What is expected:
In the data below, can you update every "NOTURNO" to "VESPERTINO" and give the lines again with nothing else changed, leaving out the pictures?
[[ Data listing open ]]
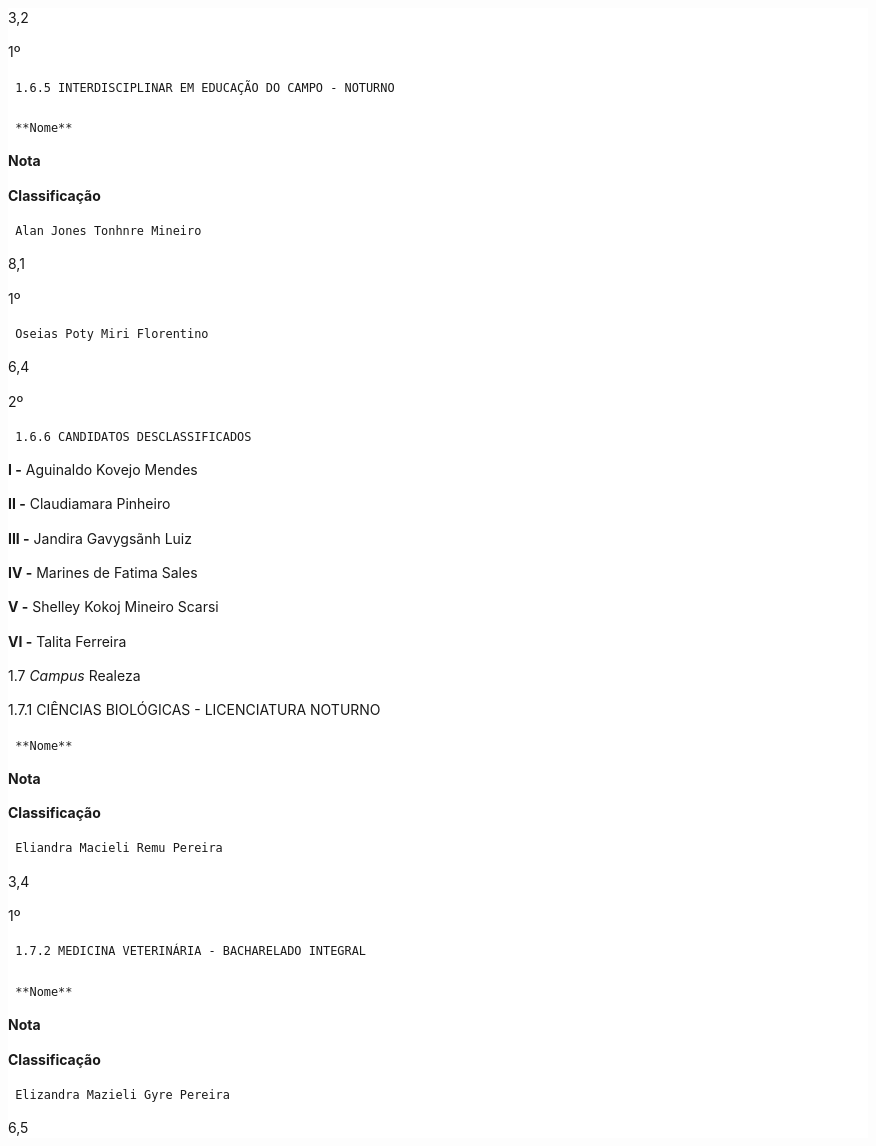    3,2

   1º 

     1.6.5 INTERDISCIPLINAR EM EDUCAÇÃO DO CAMPO - NOTURNO

     **Nome**

   **Nota**

   **Classificação**

     Alan Jones Tonhnre Mineiro

   8,1

   1º 

     Oseias Poty Miri Florentino

   6,4

   2º 

     1.6.6 CANDIDATOS DESCLASSIFICADOS

 **I -** Aguinaldo Kovejo Mendes

 **II -** Claudiamara Pinheiro

 **III -** Jandira Gavygsãnh Luiz

 **IV -** Marines de Fatima Sales

 **V -** Shelley Kokoj Mineiro Scarsi

 **VI -** Talita Ferreira

 1.7 *Campus* Realeza

 1.7.1 CIÊNCIAS BIOLÓGICAS - LICENCIATURA NOTURNO

     **Nome**

   **Nota**

   **Classificação**

     Eliandra Macieli Remu Pereira

   3,4

   1º 

     1.7.2 MEDICINA VETERINÁRIA - BACHARELADO INTEGRAL

     **Nome**

   **Nota**

   **Classificação**

     Elizandra Mazieli Gyre Pereira

   6,5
[[ Data listing closed ]]
Solution:
    3,2

   1º 

     1.6.5 INTERDISCIPLINAR EM EDUCAÇÃO DO CAMPO - VESPERTINO

     **Nome**

   **Nota**

   **Classificação**

     Alan Jones Tonhnre Mineiro

   8,1

   1º 

     Oseias Poty Miri Florentino

   6,4

   2º 

     1.6.6 CANDIDATOS DESCLASSIFICADOS

 **I -** Aguinaldo Kovejo Mendes

 **II -** Claudiamara Pinheiro

 **III -** Jandira Gavygsãnh Luiz

 **IV -** Marines de Fatima Sales

 **V -** Shelley Kokoj Mineiro Scarsi

 **VI -** Talita Ferreira

 1.7 *Campus* Realeza

 1.7.1 CIÊNCIAS BIOLÓGICAS - LICENCIATURA VESPERTINO

     **Nome**

   **Nota**

   **Classificação**

     Eliandra Macieli Remu Pereira

   3,4

   1º 

     1.7.2 MEDICINA VETERINÁRIA - BACHARELADO INTEGRAL

     **Nome**

   **Nota**

   **Classificação**

     Elizandra Mazieli Gyre Pereira

   6,5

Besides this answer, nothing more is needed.